But I've heard and seen so little use in any industries. I would have thought at a minimum that having access to hands-free information retrieval (e.g. blueprints, instructions, notes, etc), video chat and calls for point-of-view sharing, etc would be quite useful for a number of industries. There do seem to be interesting pilot trials involving Hololens in US defense (IVAS) as well as healthcare telemonitoring in Serbia.
Do you know of any relevant examples or use cases, or are you a user yourself? What do you think are the hurdles - actual usefulness, display quality, cost, something else?
>some combination of way too heavy, expensive, fragile, short battery life, no wifi connectivity, too much UI long to get to point of value and/or simply not useful
Was the screen quality, resolution, visibility in brightness, etc also one of these limiting factors?

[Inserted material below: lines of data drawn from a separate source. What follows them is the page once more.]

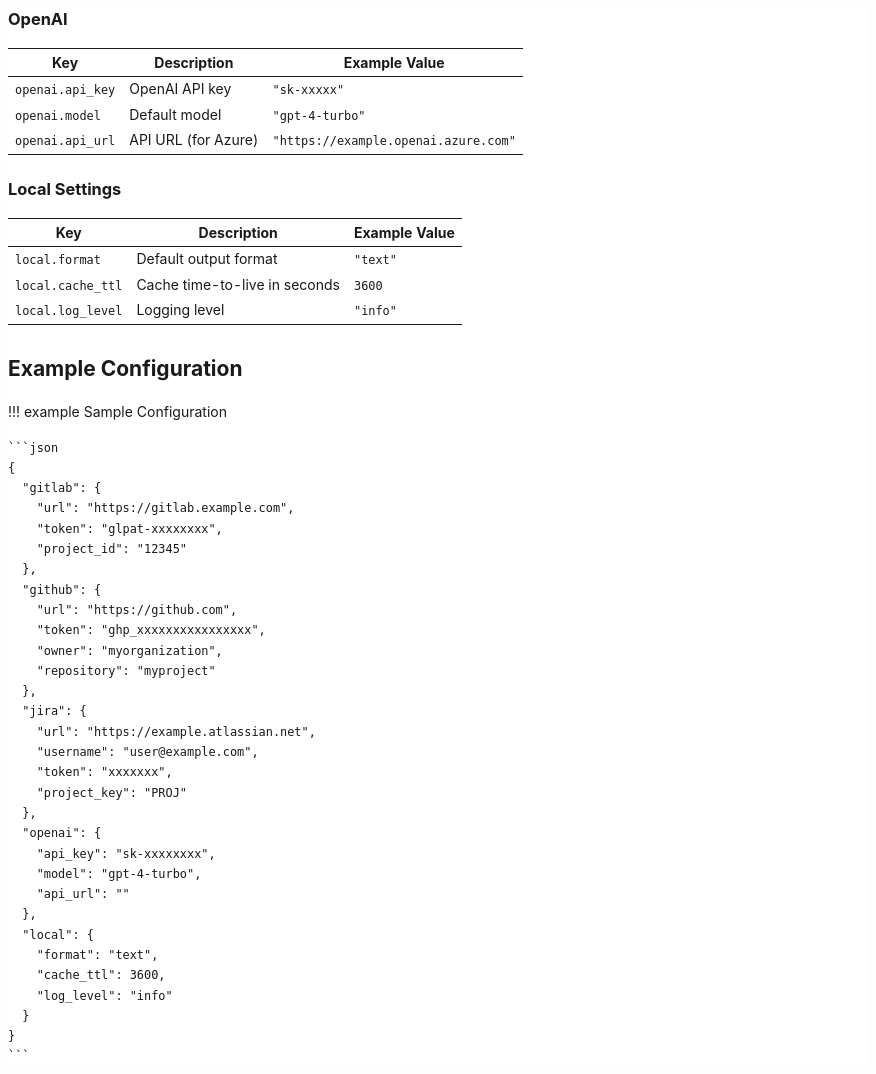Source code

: ### OpenAI

| Key              | Description         | Example Value                        |
| ---------------- | ------------------- | ------------------------------------ |
| `openai.api_key` | OpenAI API key      | `"sk-xxxxx"`                         |
| `openai.model`   | Default model       | `"gpt-4-turbo"`                      |
| `openai.api_url` | API URL (for Azure) | `"https://example.openai.azure.com"` |

### Local Settings

| Key               | Description                   | Example Value |
| ----------------- | ----------------------------- | ------------- |
| `local.format`    | Default output format         | `"text"`      |
| `local.cache_ttl` | Cache time-to-live in seconds | `3600`        |
| `local.log_level` | Logging level                 | `"info"`      |

## Example Configuration

!!! example Sample Configuration

    ```json
    {
      "gitlab": {
        "url": "https://gitlab.example.com",
        "token": "glpat-xxxxxxxx",
        "project_id": "12345"
      },
      "github": {
        "url": "https://github.com",
        "token": "ghp_xxxxxxxxxxxxxxxx",
        "owner": "myorganization",
        "repository": "myproject"
      },
      "jira": {
        "url": "https://example.atlassian.net",
        "username": "user@example.com",
        "token": "xxxxxxx",
        "project_key": "PROJ"
      },
      "openai": {
        "api_key": "sk-xxxxxxxx",
        "model": "gpt-4-turbo",
        "api_url": ""
      },
      "local": {
        "format": "text",
        "cache_ttl": 3600,
        "log_level": "info"
      }
    }
    ```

Or would you say screen quality has gotten reasonable by now?
>The AR/VR use in the field typically came down to looking something up in a manual or calling someone.
That's good to hear as someone interested in the field, I've been skeptical of the fidelity and utility of the fancy augmented 3D overlays.
Ah I see you realized something similar: >The cool AR 3-D demos or overlays rarely worked in the field on real equip or didn't actually convey anything useful (everyone knows the basics of how the machine works).
>Both easily and perhaps more effectively done on a smartphone.
Surely there are some use cases where hands-free operation would be a game changer, but I don't know enough about potential industries where this would be the case.
>The use case we're currently working on is inspections or filling out forms with audio/videos.
That's pretty interesting, do you even need a screen, or just voice? I would think a pretty quick-and-dirty way to do it is to take pdf forms, enumerate (put small numbers) next to every editable field, and then use voice commands like, "write the following in field 3: ...." The purpose of having a screen would be to verify what the LLM + voice is inputting in the form. Then at the end you can tell it to save/submit or whatever.